Friday, February 6, 2009

I LOVE LUX INTERIOR


Hey man, this is love. Love you Lux, love you Ivy, love you Nick and Bryan and Kid Congo. Don't mourn, memorialize. Best to all, I can't convey what the Cramps have meant to me, I got kicked out of a Holiday Inn parking lot looking for this band. Aloha to Hell. "I've lost touch with reality."

Ivy, if somehow you ever see this, best to you, love, cheers however that comes.

I don't know where to stop with this. I could talk the Cramps forever. One of the greatest bands I've ever heard or seen, a band I felt physically related to those times when I was screaming animal noises drunk in the street but as songs. At the time I never saw not being a madman as an option, I felt like I was faking it. And here was Lux doing what I wished I could be doing, and I was "out there" compared to most people I knew, but not out there like the Cramps were out there. What a fucking blessing this band was. Whoever you are, whatever you are, you can be this. Release what's in you, let it out.

Of course it helps if it's musical, especially rockabilly/psychedelia.

Nick Knox was one of the best drummers I ever saw, and he could chain smoke an entire set, flipping his sticks between cigarettes.

I don't know how to talk about Ivy - every time I saw the Cramps I chose her side of the stage, got as close as I could, watched her shimmying shoulders while she played guitar. Sexiest goddamn guitarist I ever saw, and what a player, and this is supposed to be a tribute to her man.

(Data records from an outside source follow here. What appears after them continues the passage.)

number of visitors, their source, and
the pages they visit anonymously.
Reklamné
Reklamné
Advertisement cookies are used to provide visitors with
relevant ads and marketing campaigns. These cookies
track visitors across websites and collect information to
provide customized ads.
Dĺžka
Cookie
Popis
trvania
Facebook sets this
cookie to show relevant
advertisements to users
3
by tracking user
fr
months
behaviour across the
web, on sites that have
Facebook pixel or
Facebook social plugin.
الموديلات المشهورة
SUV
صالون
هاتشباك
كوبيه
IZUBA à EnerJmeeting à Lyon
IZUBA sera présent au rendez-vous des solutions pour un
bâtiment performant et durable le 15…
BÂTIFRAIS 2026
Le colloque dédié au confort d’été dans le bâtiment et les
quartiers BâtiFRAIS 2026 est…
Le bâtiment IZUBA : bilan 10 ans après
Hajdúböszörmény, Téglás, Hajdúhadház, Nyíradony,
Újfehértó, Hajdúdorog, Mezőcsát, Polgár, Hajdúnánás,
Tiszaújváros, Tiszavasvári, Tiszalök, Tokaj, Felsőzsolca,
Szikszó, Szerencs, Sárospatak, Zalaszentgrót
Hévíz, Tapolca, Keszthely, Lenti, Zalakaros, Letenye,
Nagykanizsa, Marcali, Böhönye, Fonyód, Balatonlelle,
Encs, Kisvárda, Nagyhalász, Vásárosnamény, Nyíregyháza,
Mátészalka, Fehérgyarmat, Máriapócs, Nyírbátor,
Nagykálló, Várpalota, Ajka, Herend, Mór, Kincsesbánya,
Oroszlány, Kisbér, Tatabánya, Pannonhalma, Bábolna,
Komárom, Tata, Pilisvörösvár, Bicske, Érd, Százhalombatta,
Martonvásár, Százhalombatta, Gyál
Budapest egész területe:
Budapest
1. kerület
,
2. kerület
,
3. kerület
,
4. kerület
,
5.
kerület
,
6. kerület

Because Lux - there's no fucking describing Lux. Lux was everything I wanted to be. He was fucking insane, singing his ass off, all over the stage and amps, and if you ever saw that video where the Cramps played the asylum, Lux telling the crowd, "People say you're crazy; I don't think you're so crazy," and you know he's been hearing this and living this and it's funny, but it's also why I could relate. No matter how out there I was compared to my classmates, what had it been like for Lux in school?

They were sick, they were funny, they played great rock n roll and they never had a choice about becoming a part of the mainstream. They were always the Cramps, they couldn't be anyone else and no one else could be them.

Life stripped bare left them no choice but to make this noise, these noises. I'd say RIP Lux Interior but I don't think that's an option. Rock, Lux, wherever you are. As if you could say no.